Problem statement: Each line of the material below must be transcribed exactly.

Data for analysis:
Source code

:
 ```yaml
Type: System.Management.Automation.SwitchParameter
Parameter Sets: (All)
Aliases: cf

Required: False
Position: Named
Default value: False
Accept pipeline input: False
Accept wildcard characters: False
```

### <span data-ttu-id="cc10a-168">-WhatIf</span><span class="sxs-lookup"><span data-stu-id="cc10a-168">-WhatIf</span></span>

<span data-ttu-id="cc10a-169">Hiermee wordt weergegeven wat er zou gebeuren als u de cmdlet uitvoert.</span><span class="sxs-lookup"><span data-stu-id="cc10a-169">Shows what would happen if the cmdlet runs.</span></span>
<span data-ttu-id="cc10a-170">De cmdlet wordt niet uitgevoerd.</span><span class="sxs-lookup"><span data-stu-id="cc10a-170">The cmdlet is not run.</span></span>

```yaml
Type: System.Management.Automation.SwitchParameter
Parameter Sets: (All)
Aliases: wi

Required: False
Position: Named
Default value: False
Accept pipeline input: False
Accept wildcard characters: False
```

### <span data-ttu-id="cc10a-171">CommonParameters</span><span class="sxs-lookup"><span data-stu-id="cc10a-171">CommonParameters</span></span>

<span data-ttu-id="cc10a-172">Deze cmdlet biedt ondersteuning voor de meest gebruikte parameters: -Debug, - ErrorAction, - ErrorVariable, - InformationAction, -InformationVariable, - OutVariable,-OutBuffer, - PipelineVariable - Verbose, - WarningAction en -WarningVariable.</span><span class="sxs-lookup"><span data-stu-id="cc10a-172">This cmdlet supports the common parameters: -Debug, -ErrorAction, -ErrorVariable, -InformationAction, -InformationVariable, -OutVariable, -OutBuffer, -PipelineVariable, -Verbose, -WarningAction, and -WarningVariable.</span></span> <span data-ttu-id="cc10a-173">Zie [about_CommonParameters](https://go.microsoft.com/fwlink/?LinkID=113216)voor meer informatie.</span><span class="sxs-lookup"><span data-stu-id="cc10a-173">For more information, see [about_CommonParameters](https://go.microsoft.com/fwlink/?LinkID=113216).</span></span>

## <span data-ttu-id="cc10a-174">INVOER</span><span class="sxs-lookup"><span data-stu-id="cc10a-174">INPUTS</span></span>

Task output:
Source code

:
 ```yaml
Type: System.Management.Automation.SwitchParameter
Parameter Sets: (All)
Aliases: cf

Required: False
Position: Named
Default value: False
Accept pipeline input: False
Accept wildcard characters: False
```

### <span data-ttu-id="cc10a-168">-WhatIf</span><span class="sxs-lookup"><span data-stu-id="cc10a-168">-WhatIf</span></span>

<span data-ttu-id="cc10a-169">Hiermee wordt weergegeven wat er zou gebeuren als u de cmdlet uitvoert.</span><span class="sxs-lookup"><span data-stu-id="cc10a-169">Shows what would happen if the cmdlet runs.</span></span>
<span data-ttu-id="cc10a-170">De cmdlet wordt niet uitgevoerd.</span><span class="sxs-lookup"><span data-stu-id="cc10a-170">The cmdlet is not run.</span></span>

```yaml
Type: System.Management.Automation.SwitchParameter
Parameter Sets: (All)
Aliases: wi

Required: False
Position: Named
Default value: False
Accept pipeline input: False
Accept wildcard characters: False
```

### <span data-ttu-id="cc10a-171">CommonParameters</span><span class="sxs-lookup"><span data-stu-id="cc10a-171">CommonParameters</span></span>

<span data-ttu-id="cc10a-172">Deze cmdlet biedt ondersteuning voor de meest gebruikte parameters: -Debug, - ErrorAction, - ErrorVariable, - InformationAction, -InformationVariable, - OutVariable,-OutBuffer, - PipelineVariable - Verbose, - WarningAction en -WarningVariable.</span><span class="sxs-lookup"><span data-stu-id="cc10a-172">This cmdlet supports the common parameters: -Debug, -ErrorAction, -ErrorVariable, -InformationAction, -InformationVariable, -OutVariable, -OutBuffer, -PipelineVariable, -Verbose, -WarningAction, and -WarningVariable.</span></span> <span data-ttu-id="cc10a-173">Zie [about_CommonParameters](https://go.microsoft.com/fwlink/?LinkID=113216)voor meer informatie.</span><span class="sxs-lookup"><span data-stu-id="cc10a-173">For more information, see [about_CommonParameters](https://go.microsoft.com/fwlink/?LinkID=113216).</span></span>

## <span data-ttu-id="cc10a-174">INVOER</span><span class="sxs-lookup"><span data-stu-id="cc10a-174">INPUTS</span></span>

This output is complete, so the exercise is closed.